As far as prep goes, instead of taking the easy route, like I usually do, I figured I’d give this internationally-traveled dish the proper preparation it deserved. Plus, I didn’t feel I needed to give canned Haggis any reason to be nastier than it could be.

So, I skipped over the microwave instructions (yes, they were there), and moved onto the Traditional Method:
Empty contents into a saucepan and heat gently, stirring occasionally until warmed through. For a real Scottish flavour, add a “wee dram” of whiskey before serving.

NOW we’re talking. Anything I can cook and add whiskey to, as part of the recommended prep method? I’m on board. I dumped the can into my trusty saucepan (I had to have the wife tell me which thingy that was), warmed ‘er up, and added an ounce or so of Macallan 12 Year just before serving it up. I’m assuming an ounce is a wee dram.

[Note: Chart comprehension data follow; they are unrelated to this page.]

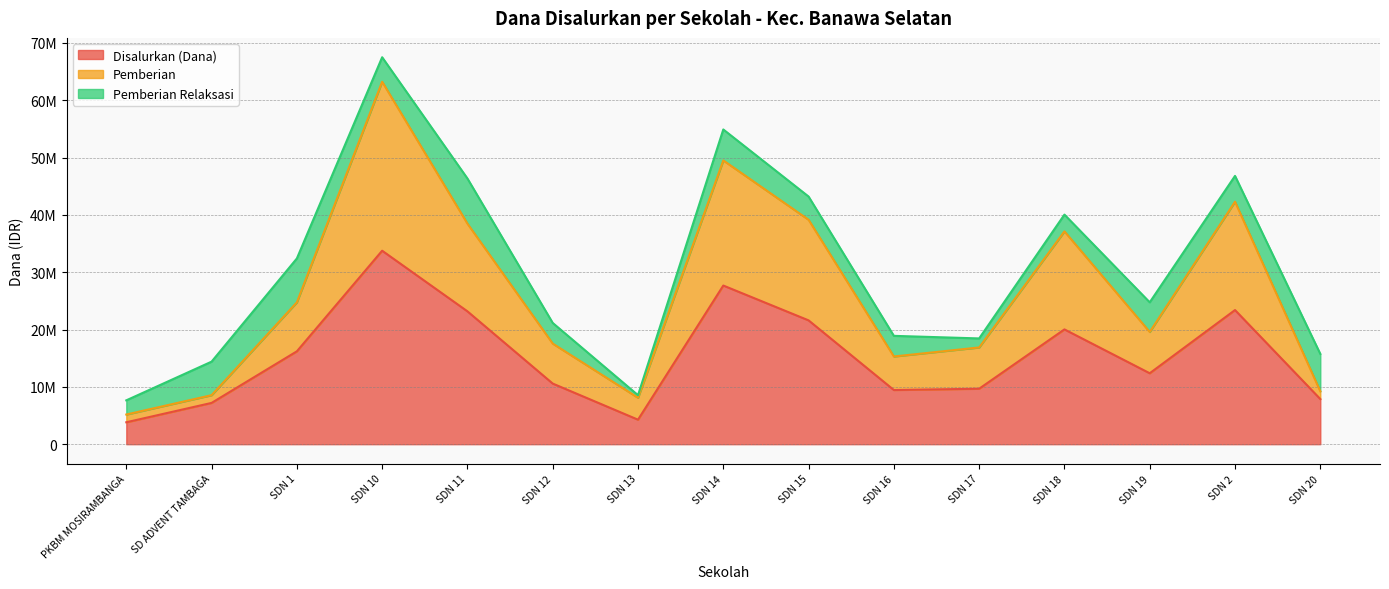

What is the highest value of the Disalurkan (Dana) series?

33750000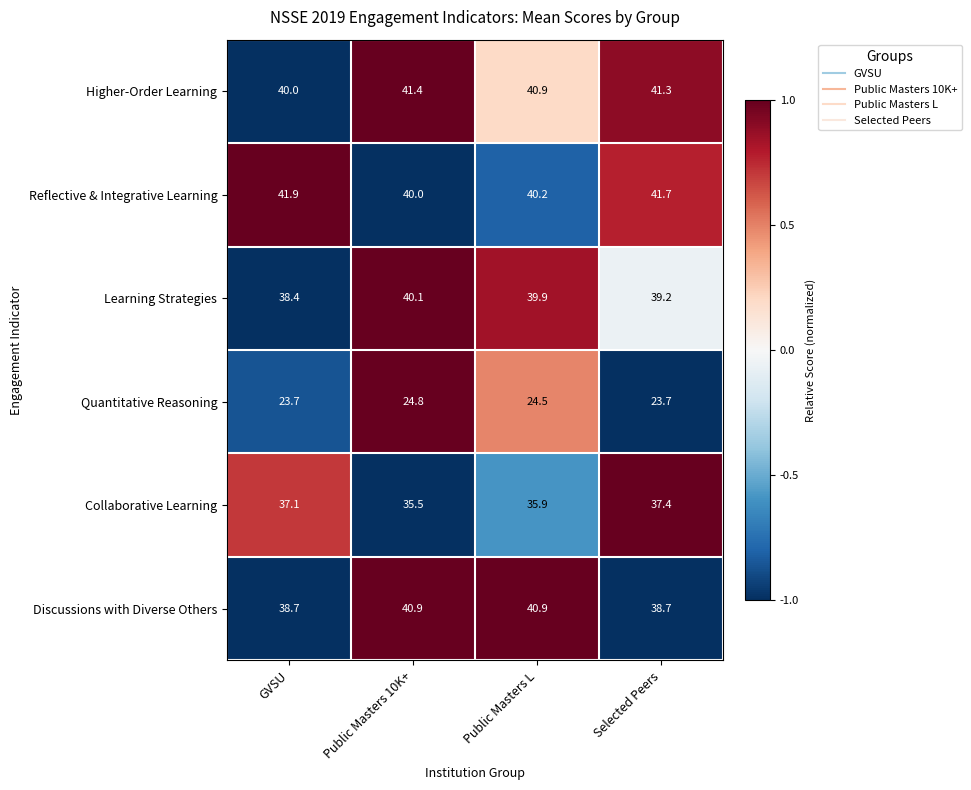

Reading left to right, extract all data points from this chart.

Higher-Order Learning: 40.0	41.4	40.9	41.3
Reflective & Integrative Learning: 41.9	40.0	40.2	41.7
Learning Strategies: 38.4	40.1	39.9	39.2
Quantitative Reasoning: 23.7	24.8	24.5	23.7
Collaborative Learning: 37.1	35.5	35.9	37.4
Discussions with Diverse Others: 38.7	40.9	40.9	38.7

Dumped it onto the plate, and headed into the belly (lungs, and suet) of the beast.

20080303-haggisplate (2)

Texture: Squishy. It makes a squishy sound coming out of the can. It makes a squishy sound when you’re cooking it. It makes a squishy sound when you’re putting it on the plate. It makes a squishy sound when you dig into it, and while you chew it. The biggest texture in this one is the oatmeal, which is nice and meat-soggy. The actual chunks of assorted meat are pretty tough and chewy, but they’re ground up enough that there’s nothing too huge meat-wise to get caught up on. Thankfully.

Taste: I really can’t fully describe it. My mouth can’t get beyond the texture. This particular specimen is very heavy on pepper-type spices, that’s the first thing you get. And a lot of onion. And cinnamon. Which I’m sure is there to mask the fact that you’re eating frikkin’ haggis. Beyond that, it’s really kinda bland, honestly. it leaves a funky aftertaste, but one that’s easily covered by beer (I’m killing it with Staropramen from Prague, getting all international in this bitch). I’ve literally taken 5-6 good-sized bites while writing this. Not because I particularly love it, just because I can’t figure out any coherent way to describe the taste. I went through a similar quandary the last time I had a haggis-type dish (Haggis Fritters at the Scottish Arms in St. Louis). I couldn’t figure out if I liked it or not, so I kept trying them until they were gone. In that case, they were fried, so it covered up a lot of the “essence” of the Haggis.

Let’s just say this; it tastes exactly how it smells. If you get close enough to smell it, you’re pretty much there.

JK Score: 2/10 Since I can’t really make up my mind on this, I’d probably try it again, given the chance. Am I going to seek it out? No. I was able to successfully keep it in my stomach for the duration of this article, and I didn’t gag at all during the process. I could see myself actually being OK with this as an actual food item if I was raised on it.